アメリカでは、ゴードンさんたちが「母親教室」を開いています。日本
にもこのようなところが増えてきましたので、そのようなところで訓練
を受けられるのもよいでしょう。
L・D研究の現状日本ではL・Dについての研究は大変送れております。
 アメリカでは、一九七〇年にL・D研究が認知されているのに、日本では、一九九〇年にやっと文部省が調査研究を始めると発表したばかりで
すから、すでに二十年も遅れていることになります。
しかし、すでにかなりの人が研究を始めています。本書で参考引用させ
ていただいた東京芸術大学の上野一彦先生とか、武庫川女子大学の小関
康之先生らは、かなり以前からL・D研究を始め、また相談室などを持
っておられるので、問い合わせをされてはいかがでしょう。
 L・Dは学習障害と訳されておりますが、知恵遅れではありません
。

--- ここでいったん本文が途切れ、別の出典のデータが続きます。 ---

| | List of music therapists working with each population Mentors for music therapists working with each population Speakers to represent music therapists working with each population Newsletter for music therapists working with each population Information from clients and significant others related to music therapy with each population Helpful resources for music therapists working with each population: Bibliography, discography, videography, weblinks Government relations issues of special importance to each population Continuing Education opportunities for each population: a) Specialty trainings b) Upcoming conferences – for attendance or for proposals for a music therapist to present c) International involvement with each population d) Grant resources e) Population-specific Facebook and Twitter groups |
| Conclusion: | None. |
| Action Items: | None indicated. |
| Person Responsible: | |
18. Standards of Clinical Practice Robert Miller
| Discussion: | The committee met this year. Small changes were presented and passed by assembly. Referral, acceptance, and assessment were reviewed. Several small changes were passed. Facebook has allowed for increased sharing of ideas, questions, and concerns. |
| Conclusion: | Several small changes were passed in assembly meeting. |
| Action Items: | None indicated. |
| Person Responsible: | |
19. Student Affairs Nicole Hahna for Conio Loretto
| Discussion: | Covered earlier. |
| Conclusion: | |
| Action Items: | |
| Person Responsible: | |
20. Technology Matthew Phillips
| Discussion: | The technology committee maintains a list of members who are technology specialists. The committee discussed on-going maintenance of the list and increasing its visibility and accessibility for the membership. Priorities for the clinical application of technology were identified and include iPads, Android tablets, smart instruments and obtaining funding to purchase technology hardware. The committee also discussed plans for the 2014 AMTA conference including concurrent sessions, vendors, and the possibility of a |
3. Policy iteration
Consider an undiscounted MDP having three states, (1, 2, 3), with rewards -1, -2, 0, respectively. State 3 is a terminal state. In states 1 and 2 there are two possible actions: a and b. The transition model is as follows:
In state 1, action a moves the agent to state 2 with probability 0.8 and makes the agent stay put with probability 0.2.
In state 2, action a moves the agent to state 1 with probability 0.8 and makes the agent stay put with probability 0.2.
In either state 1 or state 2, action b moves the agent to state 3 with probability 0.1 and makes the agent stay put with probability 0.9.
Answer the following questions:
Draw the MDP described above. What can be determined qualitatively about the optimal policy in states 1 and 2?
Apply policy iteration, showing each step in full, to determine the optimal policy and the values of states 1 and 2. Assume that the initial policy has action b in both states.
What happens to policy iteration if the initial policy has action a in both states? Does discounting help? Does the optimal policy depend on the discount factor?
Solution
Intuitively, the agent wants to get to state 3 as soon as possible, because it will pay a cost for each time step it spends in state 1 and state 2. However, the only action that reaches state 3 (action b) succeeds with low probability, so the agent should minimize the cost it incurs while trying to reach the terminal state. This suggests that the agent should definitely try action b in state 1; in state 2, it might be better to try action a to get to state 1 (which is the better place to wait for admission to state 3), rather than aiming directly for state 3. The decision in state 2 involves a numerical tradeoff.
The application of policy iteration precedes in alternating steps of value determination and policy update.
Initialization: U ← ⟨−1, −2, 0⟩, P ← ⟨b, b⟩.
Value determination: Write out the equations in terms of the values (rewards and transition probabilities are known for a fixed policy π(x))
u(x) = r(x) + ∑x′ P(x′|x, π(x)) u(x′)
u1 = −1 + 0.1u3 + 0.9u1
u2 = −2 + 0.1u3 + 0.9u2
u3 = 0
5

知能は高いのに多動で落ち着きがなく、集団生活や授業などになじみ
にくい子どものことです。そして、L・D児の問題で忘れてはならない
ことは、L・D児の親の大多数が情緒障害に陥っているといわれている
ことなのです。ですから、自分の子どもがL・D児ではないかと心配さ
れる方は、親子で相談室に行かれることをおすすめいたします。
しかし、L・D研究者はまだほんの一握りしかいません。文部省のL・
D研究の立ち遅れが現場の先生方の対策の遅れともなっております。
現場の教師の間にL・D児への認識が浸透するまでには、あと十年か
ら二十年の歳月を必要とするでしょう。
裁かれる子どもたち子どもは、自分のしていることを「悪いこと」だと
知ったうえでするということはありません。悪いことだと分かってし
まっているという場合でも、それはまわりの大人たちが「悪い」と
言っているから悪いことなんだと思っているだけであって、子どもは
そのことに「問題」を感じていないのです。「問題」だと思うのは大人
の側なのです。
子どもは、何らかの欲求を満たすために行動しているだけであって、
正しくない行動をしようとしているのではないのです。子どもが欲求
を満たすためにやっていることが、親にとっては「悪い行動」になっ
てしまうだけなのです。大人は子どものしていることを「悪いこと」
と見る前に、なぜこういうことをするのだろうかという心のゆとりを
持って、子どもを見守ってほしいのです。